Could you quote, word for word, the stretch of the entries from their very beginning through the line containing "hosszú élettartam egy helyen", with that line included?

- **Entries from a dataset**
*-*-*

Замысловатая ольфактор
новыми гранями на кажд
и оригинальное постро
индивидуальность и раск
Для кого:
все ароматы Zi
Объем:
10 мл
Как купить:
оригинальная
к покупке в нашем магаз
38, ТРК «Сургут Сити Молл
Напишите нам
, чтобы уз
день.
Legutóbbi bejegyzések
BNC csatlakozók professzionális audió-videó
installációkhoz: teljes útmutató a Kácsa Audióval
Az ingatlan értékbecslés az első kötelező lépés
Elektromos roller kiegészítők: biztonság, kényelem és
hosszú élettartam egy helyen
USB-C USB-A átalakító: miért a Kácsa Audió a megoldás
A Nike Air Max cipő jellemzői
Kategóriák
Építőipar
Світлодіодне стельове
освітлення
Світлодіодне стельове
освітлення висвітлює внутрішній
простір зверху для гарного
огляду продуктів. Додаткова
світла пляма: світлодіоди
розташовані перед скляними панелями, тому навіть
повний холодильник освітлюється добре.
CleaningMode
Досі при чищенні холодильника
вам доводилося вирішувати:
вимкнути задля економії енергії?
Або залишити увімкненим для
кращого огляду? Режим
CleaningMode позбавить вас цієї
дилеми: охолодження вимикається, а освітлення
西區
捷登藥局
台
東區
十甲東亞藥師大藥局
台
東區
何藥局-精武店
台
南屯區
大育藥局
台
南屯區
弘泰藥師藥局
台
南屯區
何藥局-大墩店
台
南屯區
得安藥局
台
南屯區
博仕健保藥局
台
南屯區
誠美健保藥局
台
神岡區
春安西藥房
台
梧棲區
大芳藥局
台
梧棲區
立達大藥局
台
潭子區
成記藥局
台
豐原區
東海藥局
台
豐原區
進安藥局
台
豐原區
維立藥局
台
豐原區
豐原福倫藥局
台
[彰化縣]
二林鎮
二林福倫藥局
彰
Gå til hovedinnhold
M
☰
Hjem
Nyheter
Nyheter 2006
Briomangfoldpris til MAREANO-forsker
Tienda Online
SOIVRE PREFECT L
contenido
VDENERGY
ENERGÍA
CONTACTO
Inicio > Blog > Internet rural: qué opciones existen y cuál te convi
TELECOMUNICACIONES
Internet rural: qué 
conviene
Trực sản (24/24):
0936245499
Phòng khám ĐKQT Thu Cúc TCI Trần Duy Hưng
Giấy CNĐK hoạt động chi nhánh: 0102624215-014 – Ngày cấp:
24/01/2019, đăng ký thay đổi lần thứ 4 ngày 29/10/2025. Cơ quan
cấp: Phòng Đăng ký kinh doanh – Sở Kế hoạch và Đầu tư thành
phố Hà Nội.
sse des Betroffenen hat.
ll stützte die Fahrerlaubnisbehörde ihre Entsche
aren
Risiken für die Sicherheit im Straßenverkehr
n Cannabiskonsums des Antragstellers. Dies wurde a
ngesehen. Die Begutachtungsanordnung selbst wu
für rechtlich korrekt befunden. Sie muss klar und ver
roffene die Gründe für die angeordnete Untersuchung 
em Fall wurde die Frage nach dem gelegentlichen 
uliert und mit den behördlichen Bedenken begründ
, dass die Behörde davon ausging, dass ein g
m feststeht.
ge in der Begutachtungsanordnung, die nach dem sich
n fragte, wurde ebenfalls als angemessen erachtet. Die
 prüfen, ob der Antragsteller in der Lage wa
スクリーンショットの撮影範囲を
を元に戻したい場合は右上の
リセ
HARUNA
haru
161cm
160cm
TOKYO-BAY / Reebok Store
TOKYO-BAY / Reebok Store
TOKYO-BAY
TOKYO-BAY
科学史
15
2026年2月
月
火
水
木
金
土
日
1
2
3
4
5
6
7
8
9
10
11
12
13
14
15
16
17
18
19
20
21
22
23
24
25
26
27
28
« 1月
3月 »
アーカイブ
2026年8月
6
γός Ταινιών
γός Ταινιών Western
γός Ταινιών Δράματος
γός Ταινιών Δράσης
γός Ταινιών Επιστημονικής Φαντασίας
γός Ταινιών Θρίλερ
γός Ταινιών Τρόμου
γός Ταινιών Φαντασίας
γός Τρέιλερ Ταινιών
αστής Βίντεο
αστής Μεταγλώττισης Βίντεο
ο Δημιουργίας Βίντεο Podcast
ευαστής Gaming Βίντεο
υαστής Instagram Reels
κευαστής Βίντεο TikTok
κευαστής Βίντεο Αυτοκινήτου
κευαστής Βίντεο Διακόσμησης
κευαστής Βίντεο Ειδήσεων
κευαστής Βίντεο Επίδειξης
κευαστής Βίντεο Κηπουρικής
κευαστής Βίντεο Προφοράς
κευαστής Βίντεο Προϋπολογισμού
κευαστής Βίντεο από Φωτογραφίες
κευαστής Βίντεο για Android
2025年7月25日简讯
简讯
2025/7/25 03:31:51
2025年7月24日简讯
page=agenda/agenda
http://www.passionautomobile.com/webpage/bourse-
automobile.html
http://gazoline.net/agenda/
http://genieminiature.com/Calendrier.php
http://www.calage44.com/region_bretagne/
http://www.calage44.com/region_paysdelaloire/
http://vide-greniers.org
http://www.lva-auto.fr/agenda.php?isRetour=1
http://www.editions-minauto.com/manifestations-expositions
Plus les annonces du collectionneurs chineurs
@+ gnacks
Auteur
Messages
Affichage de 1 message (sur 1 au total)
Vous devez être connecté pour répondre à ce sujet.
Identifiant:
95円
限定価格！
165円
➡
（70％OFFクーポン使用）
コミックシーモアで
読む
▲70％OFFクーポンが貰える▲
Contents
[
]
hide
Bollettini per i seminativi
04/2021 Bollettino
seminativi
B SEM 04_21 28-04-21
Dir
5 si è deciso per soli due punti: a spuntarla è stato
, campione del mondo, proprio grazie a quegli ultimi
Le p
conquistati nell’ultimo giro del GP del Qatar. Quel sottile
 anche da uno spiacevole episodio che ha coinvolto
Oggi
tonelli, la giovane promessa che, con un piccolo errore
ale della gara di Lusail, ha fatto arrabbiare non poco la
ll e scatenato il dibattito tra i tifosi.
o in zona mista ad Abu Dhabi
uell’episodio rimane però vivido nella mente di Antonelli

*-*-*

- **Expected answer**
Замысловатая ольфактор
новыми гранями на кажд
и оригинальное постро
индивидуальность и раск
Для кого:
все ароматы Zi
Объем:
10 мл
Как купить:
оригинальная
к покупке в нашем магаз
38, ТРК «Сургут Сити Молл
Напишите нам
, чтобы уз
день.
Legutóbbi bejegyzések
BNC csatlakozók professzionális audió-videó
installációkhoz: teljes útmutató a Kácsa Audióval
Az ingatlan értékbecslés az első kötelező lépés
Elektromos roller kiegészítők: biztonság, kényelem és
hosszú élettartam egy helyen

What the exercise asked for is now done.